▶ Directives:
- A) Using the account of evaluating the Internet Archive, answer each question below.
(i) What are the five stages against which the class was asked to score the IA?
(ii) How much did the IA spend on disk and tape stock in 2003?
(iii) Who carries out the IA's web crawling, and how often?
- B) Continue the account of evaluating the Internet Archive, beginning after its final sentence.

---- Text provided

We started the last morning of the training programme with presentations of our project. As I mentioned before, we’ve been looking at the Internet Archive (IA) as a way of “preserving an institution’s digital collections that are made available on the web.”
The task then, was to examine whether the IA scored well with regards to the ‘three legs’ and ‘five stages’ I mentioned at the beginning of the week. The assumption is that a ‘trusted digital repository’ (basically, a ‘good archive’), should satisfy our requirements in the areas of resources, technology and organisational framework. We were asked to score the IA against the five stages: Acknowledge, Act, Consolidate, Institutionalise and Externalise. These basically represent five stages of maturity in a digital archive’s development.
If you haven’t spent much time on the IA’s website, it’s certainly worth doing so. It was originally the initiative of one man, Brewster Kahle, who made millions in software development in the 1990s. His foundation continues to fund around 50% of the IA’s expenses (we were given copies of the IA’s 990-PF Tax Returns for 2003 and excerpts from 1999, 2000, 2001 and 2002). In 2003, the IA had expenses of just over $3m, so Brewster’s millions are essential for the sustainability of the IA.
This was a concern for all of us since we were asked to consider how sustainable the IA appears to be. Now, admittedly, our figures are a couple of years out of date and we’ve no idea how Brewster’s foundation is set up and how sustainable that in itself is, but the donations from other companies over the years have been sporadic, project based and unpredicatable.
It’s an expensive operation to run when your mission is to collect every website in the world which is why in 2003, they spent $380,558 on disk and tape stock, $79,358 on misc. hardware and $27,002 on their phone/network charges.
The IA’s technological framework scored quite low with our class, too. It’s web crawling is done by Alexa every two months, although if you look at the history of AI on the IA’s Wayback Machine, you’ll see that the results are more adhoc than that. It’s worth pointing out that the IA provides researchers with another way of accessing the archived websites, although currently this is from a command line and they are developing tools to help make this easier.

--------
---- Dataset excerpts

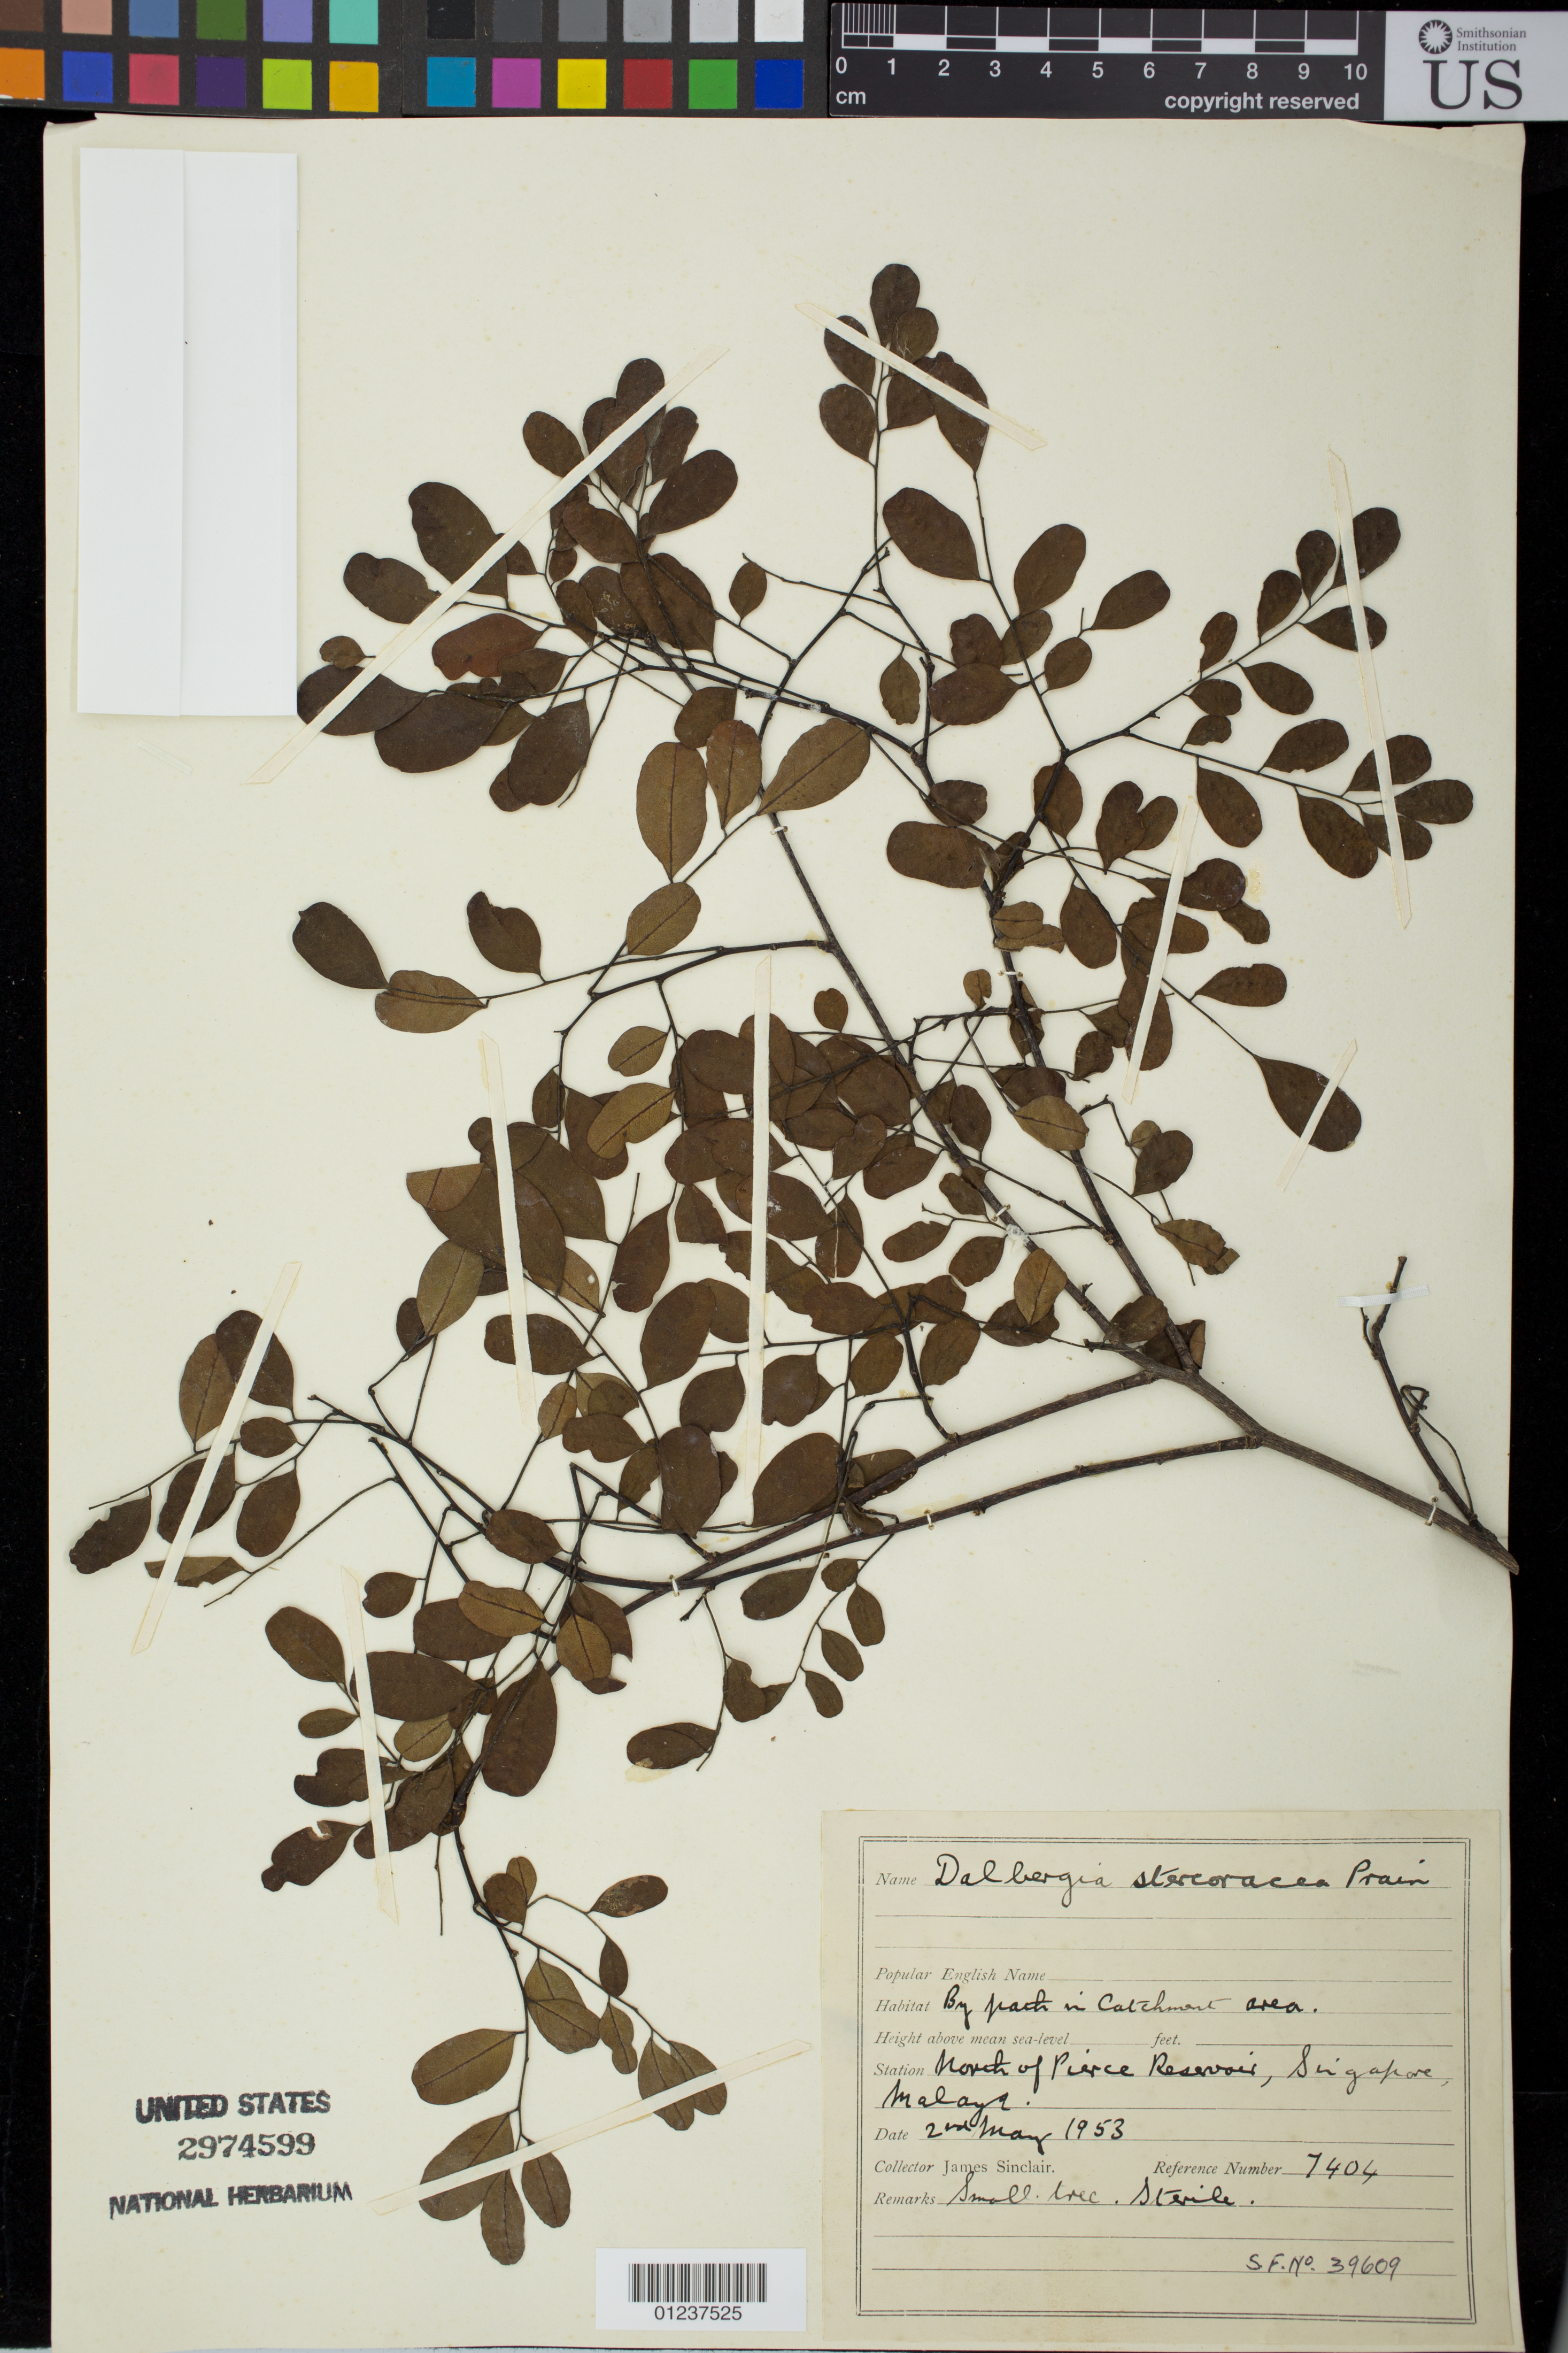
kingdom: Plantae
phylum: Tracheophyta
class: Magnoliopsida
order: Fabales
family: Fabaceae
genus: Dalbergia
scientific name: Dalbergia stercoracea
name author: Prain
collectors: J. Sinclair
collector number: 7404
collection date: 1953-05-02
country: Singapore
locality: North of Pierce reservoir, by path in catchment area.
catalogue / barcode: US 2974599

--------

▶ Set of answers:
- A)
(i) Acknowledge, Act, Consolidate, Institutionalise and Externalise.
(ii) $380,558.
(iii) Alexa, every two months.

- B)
We looked at how they approach long-term preservation, in particular the way the data is documented, stored, migrated, backed up and secured. The IA stores the websites in ARC and DAT containers which are open formats and open source tools are available to work with these formats. However, the original file formats harvested from the websites are not migrated to different formats for long-term preservation so proprietary file formats harvested, remain proprietary and therefore possibly inaccessible long-term. The IA do also collect software and emulators in the hope that some kind of access will be possible in the future, even for obsolete formats. It’s all a bit hit and miss, not least because their website has no formal policy or strategy for preservation. It’s just a few paragraphs here and there which you have to draw your own conclusions from. The preservation metadata which they add to the harvested pages is minimal since it’s done by machine. You can see what they add by using the Wayback Machine and then looking at the source of one of the harvested web pages.
The lack of formal, detailed policy was also a concern to the class. The IA have taken on such a huge task, but with the exception of some areas of their technological development, there’s very little to suggest that they have a strategy in place that will ensure the long-term preservation of their archive which is central to their mission. The other major organisational concern was that technically their activities are illegal or at least waiting to be challenged. Essentially, they are taking copyrighted material from owners without asking for their permission. They do say on their website that they respect robot.txt commands so that you can tell their crawler not to archive your website and they also say that if you contact them and ask them to remove your website from their archive they will do so, but this places all of the responsibility on the rights holder rather than the IA, which is contrary to the usual methods of agreeing terms and conditions before copying/taking/using owned materials.
While on the subject of their web crawler, as I said earlier in the week, it has quite obvious problems in that is only works reliably with flat html files. Javascript, database driven websites and in fact, anything interactive, including video, audio and animation, presents real problems to the IA. So even if you were happy about the IA copying your material, the likelihood is that they will only be able to do part of the job. This is increasingly apparent if you use their Wayback Machine as sites from a few years ago are much better archived than more modern sites which are increasingly using more interactive web technologies.
They are trying to address some of these issues with a new subscription based service which allows you to pay for tools to customise the way your website is archived, ensuring that all the right links are harvested on a schedule that suits your needs. You can also add Dublin Core metadata. This has the potential to make the IA’s technology directly available to you at a price. You can also request copies of their archive of your website (for a cost), and you can set up a private service so that your website archive is not available to anyone else, though this is clearly not what the IA would prefer you do. Unfortunately, this new service still suffers from the technological limitations I mention above and you are still advised that “as a general rule of thumb, simple html is the easiest to archive.”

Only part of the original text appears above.